▸ Prompt:
Identify each line in the items below that contains the string "fine" and copy those lines. Case counts when matching.

-- Exercise material start --

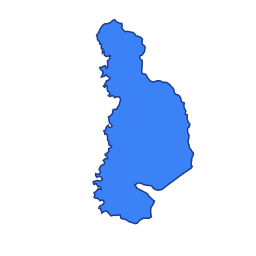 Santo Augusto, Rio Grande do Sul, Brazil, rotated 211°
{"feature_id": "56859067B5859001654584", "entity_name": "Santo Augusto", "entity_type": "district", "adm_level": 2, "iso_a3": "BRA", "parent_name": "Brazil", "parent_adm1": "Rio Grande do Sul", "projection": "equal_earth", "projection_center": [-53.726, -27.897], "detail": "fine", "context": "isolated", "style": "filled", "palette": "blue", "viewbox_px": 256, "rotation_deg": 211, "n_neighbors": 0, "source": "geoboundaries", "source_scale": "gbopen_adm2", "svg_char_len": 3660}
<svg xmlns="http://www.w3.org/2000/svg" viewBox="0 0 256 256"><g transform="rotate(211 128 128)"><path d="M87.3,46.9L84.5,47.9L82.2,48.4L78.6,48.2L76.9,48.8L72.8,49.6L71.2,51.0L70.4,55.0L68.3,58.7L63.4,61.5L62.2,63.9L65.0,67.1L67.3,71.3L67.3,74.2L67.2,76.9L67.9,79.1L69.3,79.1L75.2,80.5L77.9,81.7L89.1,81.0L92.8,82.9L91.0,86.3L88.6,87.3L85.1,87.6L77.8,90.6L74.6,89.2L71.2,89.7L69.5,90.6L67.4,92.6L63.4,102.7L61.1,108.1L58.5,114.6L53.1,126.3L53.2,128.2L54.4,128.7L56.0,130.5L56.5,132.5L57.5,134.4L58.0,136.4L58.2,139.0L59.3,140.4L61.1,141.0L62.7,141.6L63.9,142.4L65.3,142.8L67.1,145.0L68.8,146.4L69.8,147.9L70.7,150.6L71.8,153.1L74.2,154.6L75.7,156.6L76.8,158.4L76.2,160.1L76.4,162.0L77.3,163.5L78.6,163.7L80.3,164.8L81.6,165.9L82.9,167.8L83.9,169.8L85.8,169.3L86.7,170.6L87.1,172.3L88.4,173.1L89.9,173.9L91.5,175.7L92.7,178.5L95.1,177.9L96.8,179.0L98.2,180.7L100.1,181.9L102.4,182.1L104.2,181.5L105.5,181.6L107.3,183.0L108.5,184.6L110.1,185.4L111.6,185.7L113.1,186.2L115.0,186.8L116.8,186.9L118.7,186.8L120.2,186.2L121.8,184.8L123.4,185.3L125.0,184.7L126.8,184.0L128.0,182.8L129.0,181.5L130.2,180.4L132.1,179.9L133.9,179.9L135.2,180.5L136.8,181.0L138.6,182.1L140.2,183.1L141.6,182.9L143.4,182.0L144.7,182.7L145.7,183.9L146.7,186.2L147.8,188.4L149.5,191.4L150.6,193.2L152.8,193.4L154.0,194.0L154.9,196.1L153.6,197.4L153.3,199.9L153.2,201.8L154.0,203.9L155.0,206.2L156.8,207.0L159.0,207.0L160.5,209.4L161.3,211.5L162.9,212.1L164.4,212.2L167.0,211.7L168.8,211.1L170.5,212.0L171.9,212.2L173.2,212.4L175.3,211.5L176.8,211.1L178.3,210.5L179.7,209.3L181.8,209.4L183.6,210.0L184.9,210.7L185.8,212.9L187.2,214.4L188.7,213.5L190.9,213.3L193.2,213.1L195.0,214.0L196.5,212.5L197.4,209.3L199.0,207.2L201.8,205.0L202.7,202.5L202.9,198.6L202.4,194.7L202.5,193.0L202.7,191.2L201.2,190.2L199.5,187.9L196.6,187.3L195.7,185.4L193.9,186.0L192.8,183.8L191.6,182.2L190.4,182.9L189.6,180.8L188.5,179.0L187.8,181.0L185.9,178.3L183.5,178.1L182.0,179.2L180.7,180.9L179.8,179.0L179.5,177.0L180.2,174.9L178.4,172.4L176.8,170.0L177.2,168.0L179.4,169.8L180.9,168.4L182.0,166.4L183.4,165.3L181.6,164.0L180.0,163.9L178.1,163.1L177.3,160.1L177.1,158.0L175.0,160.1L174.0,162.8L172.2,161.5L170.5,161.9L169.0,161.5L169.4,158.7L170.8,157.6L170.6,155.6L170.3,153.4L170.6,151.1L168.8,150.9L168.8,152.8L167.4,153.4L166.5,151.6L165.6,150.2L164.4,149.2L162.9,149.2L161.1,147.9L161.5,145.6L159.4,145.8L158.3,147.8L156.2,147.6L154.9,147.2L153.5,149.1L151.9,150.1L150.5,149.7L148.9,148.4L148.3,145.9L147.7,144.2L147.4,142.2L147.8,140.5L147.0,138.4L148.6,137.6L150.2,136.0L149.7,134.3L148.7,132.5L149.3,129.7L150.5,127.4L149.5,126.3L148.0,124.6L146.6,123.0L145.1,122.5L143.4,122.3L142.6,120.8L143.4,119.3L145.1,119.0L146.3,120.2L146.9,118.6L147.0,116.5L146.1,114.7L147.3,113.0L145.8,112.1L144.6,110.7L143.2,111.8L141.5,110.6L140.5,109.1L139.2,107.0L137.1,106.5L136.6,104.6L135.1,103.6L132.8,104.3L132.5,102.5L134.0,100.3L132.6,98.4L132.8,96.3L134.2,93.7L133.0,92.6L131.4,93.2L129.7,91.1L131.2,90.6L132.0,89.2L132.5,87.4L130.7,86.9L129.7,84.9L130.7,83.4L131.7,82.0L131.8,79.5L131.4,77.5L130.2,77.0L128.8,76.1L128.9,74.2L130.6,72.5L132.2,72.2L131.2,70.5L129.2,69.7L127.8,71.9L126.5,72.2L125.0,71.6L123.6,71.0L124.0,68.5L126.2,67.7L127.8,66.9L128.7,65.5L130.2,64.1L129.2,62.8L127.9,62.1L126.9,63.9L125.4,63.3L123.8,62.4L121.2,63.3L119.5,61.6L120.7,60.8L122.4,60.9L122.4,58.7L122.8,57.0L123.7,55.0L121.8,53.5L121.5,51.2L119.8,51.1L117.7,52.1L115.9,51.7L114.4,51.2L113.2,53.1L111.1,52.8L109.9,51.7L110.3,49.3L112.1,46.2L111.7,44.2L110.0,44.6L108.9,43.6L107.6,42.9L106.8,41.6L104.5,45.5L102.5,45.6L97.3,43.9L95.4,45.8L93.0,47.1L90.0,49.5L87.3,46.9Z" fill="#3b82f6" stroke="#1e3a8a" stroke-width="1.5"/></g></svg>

-- Exercise material end --
-- Exercise material start --

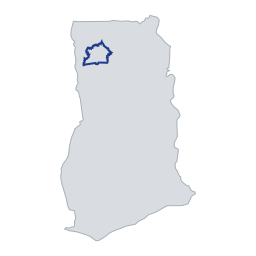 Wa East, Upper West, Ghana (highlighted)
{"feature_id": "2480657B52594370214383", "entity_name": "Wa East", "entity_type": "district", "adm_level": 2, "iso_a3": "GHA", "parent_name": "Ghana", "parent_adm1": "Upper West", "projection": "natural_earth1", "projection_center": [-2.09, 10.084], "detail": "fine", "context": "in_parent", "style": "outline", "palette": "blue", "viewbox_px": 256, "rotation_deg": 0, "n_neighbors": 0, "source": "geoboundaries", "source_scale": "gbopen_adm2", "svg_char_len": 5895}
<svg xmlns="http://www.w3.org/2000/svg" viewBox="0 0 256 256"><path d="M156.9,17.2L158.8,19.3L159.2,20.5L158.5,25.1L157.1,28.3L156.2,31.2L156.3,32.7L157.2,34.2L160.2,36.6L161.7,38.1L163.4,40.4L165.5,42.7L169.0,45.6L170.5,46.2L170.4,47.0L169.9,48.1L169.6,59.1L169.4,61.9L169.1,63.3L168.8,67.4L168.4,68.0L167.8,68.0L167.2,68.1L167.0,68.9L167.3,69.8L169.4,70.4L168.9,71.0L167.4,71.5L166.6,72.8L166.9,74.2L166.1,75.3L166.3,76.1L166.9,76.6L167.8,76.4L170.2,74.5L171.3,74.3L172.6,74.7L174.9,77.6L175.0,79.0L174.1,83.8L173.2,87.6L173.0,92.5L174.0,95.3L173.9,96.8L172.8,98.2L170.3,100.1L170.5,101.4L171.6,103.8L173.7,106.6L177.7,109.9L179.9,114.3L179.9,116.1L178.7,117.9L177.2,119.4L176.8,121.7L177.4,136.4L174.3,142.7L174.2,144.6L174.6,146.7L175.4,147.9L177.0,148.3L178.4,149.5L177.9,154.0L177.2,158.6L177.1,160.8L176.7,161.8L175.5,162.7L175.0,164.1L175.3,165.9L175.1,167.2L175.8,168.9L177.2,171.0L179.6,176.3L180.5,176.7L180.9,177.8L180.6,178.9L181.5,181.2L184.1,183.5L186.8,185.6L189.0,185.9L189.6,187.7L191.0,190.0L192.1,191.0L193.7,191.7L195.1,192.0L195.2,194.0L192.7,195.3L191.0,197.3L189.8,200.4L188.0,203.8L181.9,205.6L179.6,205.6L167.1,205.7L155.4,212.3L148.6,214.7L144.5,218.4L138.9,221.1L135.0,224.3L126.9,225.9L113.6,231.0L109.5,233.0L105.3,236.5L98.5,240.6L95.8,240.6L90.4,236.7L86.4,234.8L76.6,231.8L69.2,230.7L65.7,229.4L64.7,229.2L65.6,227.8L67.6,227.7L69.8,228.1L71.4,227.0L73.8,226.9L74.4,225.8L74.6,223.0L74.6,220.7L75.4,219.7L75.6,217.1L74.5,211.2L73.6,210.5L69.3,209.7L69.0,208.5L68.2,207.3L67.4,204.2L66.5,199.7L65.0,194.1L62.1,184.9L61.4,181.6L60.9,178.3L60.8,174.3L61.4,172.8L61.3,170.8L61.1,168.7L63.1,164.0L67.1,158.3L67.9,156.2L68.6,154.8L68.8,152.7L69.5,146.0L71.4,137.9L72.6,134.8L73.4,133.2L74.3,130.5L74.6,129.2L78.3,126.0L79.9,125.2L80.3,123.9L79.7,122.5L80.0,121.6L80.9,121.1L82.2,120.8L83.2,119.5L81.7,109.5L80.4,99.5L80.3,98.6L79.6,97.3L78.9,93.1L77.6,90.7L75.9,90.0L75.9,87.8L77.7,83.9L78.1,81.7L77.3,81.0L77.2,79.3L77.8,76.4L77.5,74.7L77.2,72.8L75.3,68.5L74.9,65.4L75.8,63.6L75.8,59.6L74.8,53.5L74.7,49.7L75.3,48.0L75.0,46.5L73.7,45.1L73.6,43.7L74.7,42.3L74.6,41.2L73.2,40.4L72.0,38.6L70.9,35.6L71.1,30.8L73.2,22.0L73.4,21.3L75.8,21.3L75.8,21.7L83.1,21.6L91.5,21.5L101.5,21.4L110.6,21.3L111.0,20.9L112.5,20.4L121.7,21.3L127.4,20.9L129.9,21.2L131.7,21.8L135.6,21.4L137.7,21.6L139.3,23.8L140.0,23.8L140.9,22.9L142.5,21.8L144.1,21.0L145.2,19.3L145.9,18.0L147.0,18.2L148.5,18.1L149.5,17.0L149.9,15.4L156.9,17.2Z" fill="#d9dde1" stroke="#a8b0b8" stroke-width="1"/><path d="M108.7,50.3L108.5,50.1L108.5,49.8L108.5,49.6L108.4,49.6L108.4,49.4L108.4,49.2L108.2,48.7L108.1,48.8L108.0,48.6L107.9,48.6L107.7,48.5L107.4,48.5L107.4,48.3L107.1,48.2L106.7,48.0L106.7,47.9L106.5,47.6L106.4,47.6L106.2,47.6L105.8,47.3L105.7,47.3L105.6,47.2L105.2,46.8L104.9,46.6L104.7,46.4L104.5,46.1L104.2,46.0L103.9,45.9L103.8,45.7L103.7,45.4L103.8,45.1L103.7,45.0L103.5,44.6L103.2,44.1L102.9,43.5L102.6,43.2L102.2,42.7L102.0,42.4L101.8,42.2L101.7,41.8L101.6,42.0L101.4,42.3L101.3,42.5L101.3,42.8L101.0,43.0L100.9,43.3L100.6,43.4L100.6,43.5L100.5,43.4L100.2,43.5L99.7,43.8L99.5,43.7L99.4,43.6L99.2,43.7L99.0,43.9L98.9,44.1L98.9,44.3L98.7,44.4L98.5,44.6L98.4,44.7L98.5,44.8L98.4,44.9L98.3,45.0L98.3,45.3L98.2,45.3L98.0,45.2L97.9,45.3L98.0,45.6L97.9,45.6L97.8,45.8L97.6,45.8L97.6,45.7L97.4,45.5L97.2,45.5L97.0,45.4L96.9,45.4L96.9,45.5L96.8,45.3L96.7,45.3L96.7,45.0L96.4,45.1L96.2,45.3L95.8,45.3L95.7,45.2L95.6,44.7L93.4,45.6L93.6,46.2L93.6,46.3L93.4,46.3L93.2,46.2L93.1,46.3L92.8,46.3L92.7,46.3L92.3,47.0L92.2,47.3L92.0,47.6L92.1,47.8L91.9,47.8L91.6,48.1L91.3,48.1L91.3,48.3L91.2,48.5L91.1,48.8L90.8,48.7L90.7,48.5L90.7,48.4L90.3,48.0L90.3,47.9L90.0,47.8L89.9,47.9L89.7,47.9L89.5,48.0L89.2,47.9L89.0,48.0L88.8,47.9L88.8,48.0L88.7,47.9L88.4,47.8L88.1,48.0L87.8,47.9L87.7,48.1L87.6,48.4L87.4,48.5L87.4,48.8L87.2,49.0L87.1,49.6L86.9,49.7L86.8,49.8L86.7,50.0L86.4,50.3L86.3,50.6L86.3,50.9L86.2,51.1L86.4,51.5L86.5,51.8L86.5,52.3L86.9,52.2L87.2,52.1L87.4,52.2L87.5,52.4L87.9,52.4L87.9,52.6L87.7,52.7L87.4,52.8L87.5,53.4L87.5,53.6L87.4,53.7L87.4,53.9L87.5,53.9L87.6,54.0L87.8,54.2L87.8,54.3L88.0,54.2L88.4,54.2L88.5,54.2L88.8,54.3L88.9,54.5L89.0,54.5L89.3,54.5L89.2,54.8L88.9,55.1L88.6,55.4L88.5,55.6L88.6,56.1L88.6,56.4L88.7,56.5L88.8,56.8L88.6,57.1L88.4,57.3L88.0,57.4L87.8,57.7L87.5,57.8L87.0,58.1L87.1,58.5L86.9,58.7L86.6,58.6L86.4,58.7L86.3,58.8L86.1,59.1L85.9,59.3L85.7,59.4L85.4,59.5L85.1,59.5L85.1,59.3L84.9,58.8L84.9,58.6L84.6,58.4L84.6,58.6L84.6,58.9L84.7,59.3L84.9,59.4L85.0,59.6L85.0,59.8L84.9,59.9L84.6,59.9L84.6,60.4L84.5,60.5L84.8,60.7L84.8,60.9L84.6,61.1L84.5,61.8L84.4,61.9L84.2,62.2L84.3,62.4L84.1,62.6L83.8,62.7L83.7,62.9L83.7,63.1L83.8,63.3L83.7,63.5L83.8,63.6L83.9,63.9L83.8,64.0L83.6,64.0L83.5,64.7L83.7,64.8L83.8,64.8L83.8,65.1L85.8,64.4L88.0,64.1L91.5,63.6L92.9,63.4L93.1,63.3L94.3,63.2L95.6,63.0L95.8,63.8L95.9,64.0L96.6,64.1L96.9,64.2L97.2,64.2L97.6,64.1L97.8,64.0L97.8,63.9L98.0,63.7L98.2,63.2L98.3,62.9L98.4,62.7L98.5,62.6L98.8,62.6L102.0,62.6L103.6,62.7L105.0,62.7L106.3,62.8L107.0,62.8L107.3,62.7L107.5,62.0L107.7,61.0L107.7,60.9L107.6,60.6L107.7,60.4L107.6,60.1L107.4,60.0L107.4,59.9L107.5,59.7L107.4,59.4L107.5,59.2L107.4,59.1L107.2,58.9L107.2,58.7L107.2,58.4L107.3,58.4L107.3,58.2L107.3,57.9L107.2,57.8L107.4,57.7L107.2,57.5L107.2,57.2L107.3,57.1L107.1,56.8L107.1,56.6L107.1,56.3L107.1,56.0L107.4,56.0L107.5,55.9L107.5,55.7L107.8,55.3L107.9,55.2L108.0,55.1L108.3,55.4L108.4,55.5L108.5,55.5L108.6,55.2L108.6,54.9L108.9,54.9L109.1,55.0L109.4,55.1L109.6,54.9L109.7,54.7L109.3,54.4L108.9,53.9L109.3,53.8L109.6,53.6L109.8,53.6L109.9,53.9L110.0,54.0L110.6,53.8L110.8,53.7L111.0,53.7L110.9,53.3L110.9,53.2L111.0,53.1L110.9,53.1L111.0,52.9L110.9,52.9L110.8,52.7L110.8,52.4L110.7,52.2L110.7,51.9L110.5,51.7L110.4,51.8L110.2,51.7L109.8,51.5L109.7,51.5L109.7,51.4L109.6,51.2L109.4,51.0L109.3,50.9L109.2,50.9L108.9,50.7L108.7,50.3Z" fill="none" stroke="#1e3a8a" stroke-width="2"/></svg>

-- Exercise material end --

▸ Result below:
{"feature_id": "56859067B5859001654584", "entity_name": "Santo Augusto", "entity_type": "district", "adm_level": 2, "iso_a3": "BRA", "parent_name": "Brazil", "parent_adm1": "Rio Grande do Sul", "projection": "equal_earth", "projection_center": [-53.726, -27.897], "detail": "fine", "context": "isolated", "style": "filled", "palette": "blue", "viewbox_px": 256, "rotation_deg": 211, "n_neighbors": 0, "source": "geoboundaries", "source_scale": "gbopen_adm2", "svg_char_len": 3660}
{"feature_id": "2480657B52594370214383", "entity_name": "Wa East", "entity_type": "district", "adm_level": 2, "iso_a3": "GHA", "parent_name": "Ghana", "parent_adm1": "Upper West", "projection": "natural_earth1", "projection_center": [-2.09, 10.084], "detail": "fine", "context": "in_parent", "style": "outline", "palette": "blue", "viewbox_px": 256, "rotation_deg": 0, "n_neighbors": 0, "source": "geoboundaries", "source_scale": "gbopen_adm2", "svg_char_len": 5895}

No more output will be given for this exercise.